◆ Try it ◆
Pictures do not belong in the copy. Return all of the entries exactly.

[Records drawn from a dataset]
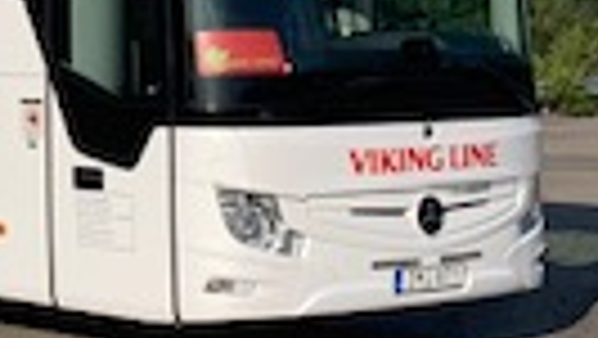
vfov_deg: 8.9
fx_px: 2158
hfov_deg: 14.9
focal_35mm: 136
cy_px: 5
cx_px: -243
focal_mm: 4.25
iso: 25
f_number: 1.8
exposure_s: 1/2611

◆ Worked solution ◆
vfov_deg: 8.9
fx_px: 2158
hfov_deg: 14.9
focal_35mm: 136
cy_px: 5
cx_px: -243
focal_mm: 4.25
iso: 25
f_number: 1.8
exposure_s: 1/2611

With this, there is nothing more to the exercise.